• **TASK DESCRIPTION**
Go through the records below and copy out every line holding "might".

• **DATASET RECORDS**

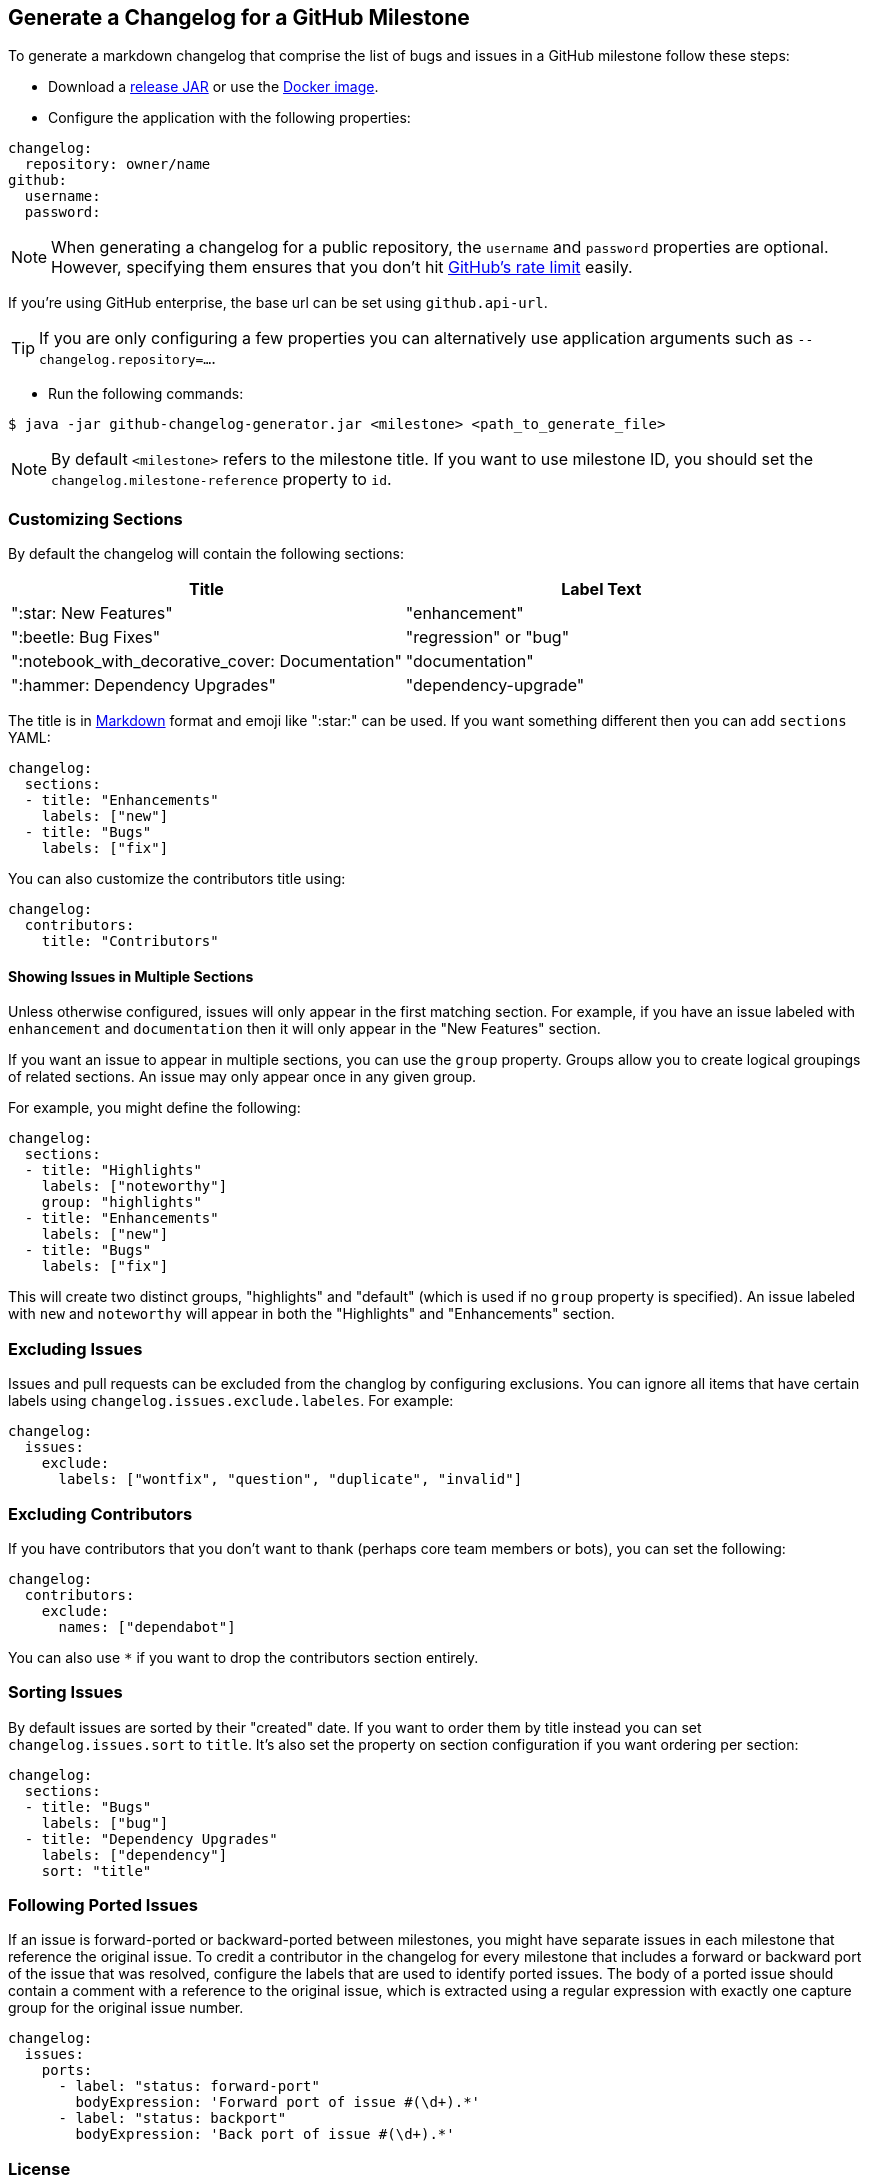 == Generate a Changelog for a GitHub Milestone

To generate a markdown changelog that comprise the list of bugs and issues in a GitHub milestone follow these steps:

- Download a https://github.com/spring-io/github-changelog-generator/releases[release JAR] or use the https://hub.docker.com/r/springio/github-changelog-generator/[Docker image].
- Configure the application with the following properties:

[source,yaml]
----
changelog:
  repository: owner/name
github:
  username:
  password:
----

NOTE: When generating a changelog for a public repository, the `username` and `password` properties are optional.
However, specifying them ensures that you don't hit https://developer.github.com/v3/?#rate-limiting[GitHub's rate limit] easily.

If you're using GitHub enterprise, the base url can be set using `github.api-url`.

TIP: If you are only configuring a few properties you can alternatively use application arguments such as `--changelog.repository=...`.

- Run the following commands:

----
$ java -jar github-changelog-generator.jar <milestone> <path_to_generate_file>
----

NOTE: By default `<milestone>` refers to the milestone title.
If you want to use milestone ID, you should set the `changelog.milestone-reference` property to `id`.



=== Customizing Sections
By default the changelog will contain the following sections:

|===
|Title |Label Text

|":star: New Features"
|"enhancement"

|":beetle: Bug Fixes"
|"regression" or "bug"

|":notebook_with_decorative_cover: Documentation"
|"documentation"

|":hammer: Dependency Upgrades"
|"dependency-upgrade"
|===

The title is in https://guides.github.com/features/mastering-markdown[Markdown] format and emoji like ":star:" can be used.
If you want something different then you can add `sections` YAML:

[source,yaml]
----
changelog:
  sections:
  - title: "Enhancements"
    labels: ["new"]
  - title: "Bugs"
    labels: ["fix"]
----

You can also customize the contributors title using:

[source,yaml]
----
changelog:
  contributors:
    title: "Contributors"
----



==== Showing Issues in Multiple Sections
Unless otherwise configured, issues will only appear in the first matching section.
For example, if you have an issue labeled with `enhancement` and `documentation` then it will only appear in the "New Features" section.

If you want an issue to appear in multiple sections, you can use the `group` property.
Groups allow you to create logical groupings of related sections.
An issue may only appear once in any given group.

For example, you might define the following:

[source,yaml]
----
changelog:
  sections:
  - title: "Highlights"
    labels: ["noteworthy"]
    group: "highlights"
  - title: "Enhancements"
    labels: ["new"]
  - title: "Bugs"
    labels: ["fix"]
----

This will create two distinct groups, "highlights" and "default" (which is used if no `group` property is specified).
An issue labeled with `new` and `noteworthy` will appear in both the "Highlights" and "Enhancements" section.



=== Excluding Issues
Issues and pull requests can be excluded from the changlog by configuring exclusions.
You can ignore all items that have certain labels using `changelog.issues.exclude.labeles`.
For example:

[source,yaml]
----
changelog:
  issues:
    exclude:
      labels: ["wontfix", "question", "duplicate", "invalid"]
----



=== Excluding Contributors
If you have contributors that you don't want to thank (perhaps core team members or bots), you can set the following:

[source,yaml]
----
changelog:
  contributors:
    exclude:
      names: ["dependabot"]
----

You can also use `*` if you want to drop the contributors section entirely.



=== Sorting Issues
By default issues are sorted by their "created" date.
If you want to order them by title instead you can set `changelog.issues.sort` to `title`.
It's also set the property on section configuration if you want ordering per section:

[source,yaml]
----
changelog:
  sections:
  - title: "Bugs"
    labels: ["bug"]
  - title: "Dependency Upgrades"
    labels: ["dependency"]
    sort: "title"
----



=== Following Ported Issues
If an issue is forward-ported or backward-ported between milestones, you might have separate issues in each milestone that reference the original issue.
To credit a contributor in the changelog for every milestone that includes a forward or backward port of the issue that was resolved, configure the labels that are used to identify ported issues.
The body of a ported issue should contain a comment with a reference to the original issue, which is extracted using a regular expression with exactly one capture group for the original issue number.

[source,yaml]
----
changelog:
  issues:
    ports:
      - label: "status: forward-port"
        bodyExpression: 'Forward port of issue #(\d+).*'
      - label: "status: backport"
        bodyExpression: 'Back port of issue #(\d+).*'
----



=== License
This project is Open Source software released under the
https://www.apache.org/licenses/LICENSE-2.0.html[Apache 2.0 license].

• **RESULT FOR THIS TASK**
For example, you might define the following:
If an issue is forward-ported or backward-ported between milestones, you might have separate issues in each milestone that reference the original issue.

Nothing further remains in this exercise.